[Required action] Your answer should contain only the lines from the top of the data below down through the one with "Start at 68", transcribed exactly and without pictures; please include nothing more.

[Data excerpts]

◇ ◇ ◇ ◇ ◇

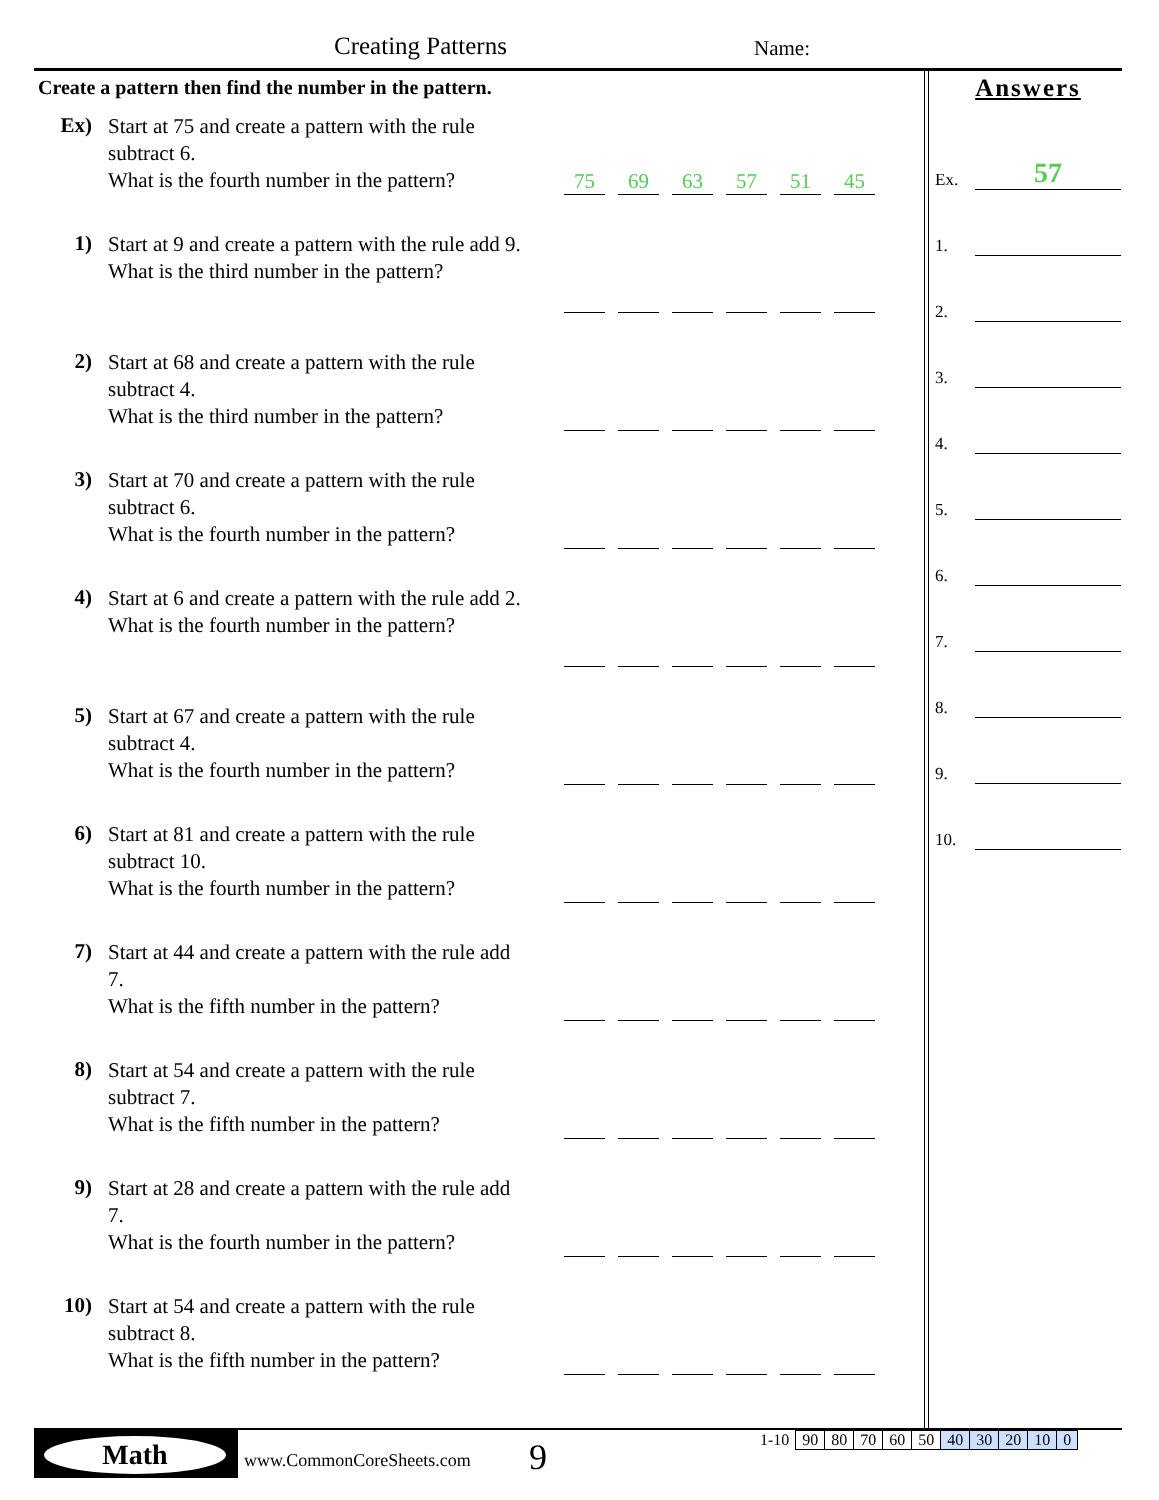Creating Patterns Name:
Create a pattern then find the number in the pattern.
Ex)
Start at 75 and create a pattern with the rule subtract 6.
What is the fourth number in the pattern?
75
69
63
57
51
45
1)
Start at 9 and create a pattern with the rule add 9.
What is the third number in the pattern?
2)
Start at 68 and create a pattern with the rule subtract 4.
What is the third number in the pattern?
3)
Start at 70 and create a pattern with the rule subtract 6.
What is the fourth number in the pattern?
4)
Start at 6 and create a pattern with the rule add 2.
What is the fourth number in the pattern?
5)
Start at 67 and create a pattern with the rule subtract 4.
What is the fourth number in the pattern?
6)
Start at 81 and create a pattern with the rule subtract 10.
What is the fourth number in the pattern?
7)
Start at 44 and create a pattern with the rule add 7.
What is the fifth number in the pattern?
8)
Start at 54 and create a pattern with the rule subtract 7.
What is the fifth number in the pattern?
9)
Start at 28 and create a pattern with the rule add 7.
What is the fourth number in the pattern?
10)
Start at 54 and create a pattern with the rule subtract 8.
What is the fifth number in the pattern?
Answers
Ex.
57
1.
2.
3.
4.
5.
6.
7.
8.
9.
10.
Math
www.CommonCoreSheets.com 9
| 1-10 | 90 | 80 | 70 | 60 | 50 | 40 | 30 | 20 | 10 | 0 |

◇ ◇ ◇ ◇ ◇

[Output of the task]
Creating Patterns Name:
Create a pattern then find the number in the pattern.
Ex)
Start at 75 and create a pattern with the rule subtract 6.
What is the fourth number in the pattern?
75
69
63
57
51
45
1)
Start at 9 and create a pattern with the rule add 9.
What is the third number in the pattern?
2)
Start at 68 and create a pattern with the rule subtract 4.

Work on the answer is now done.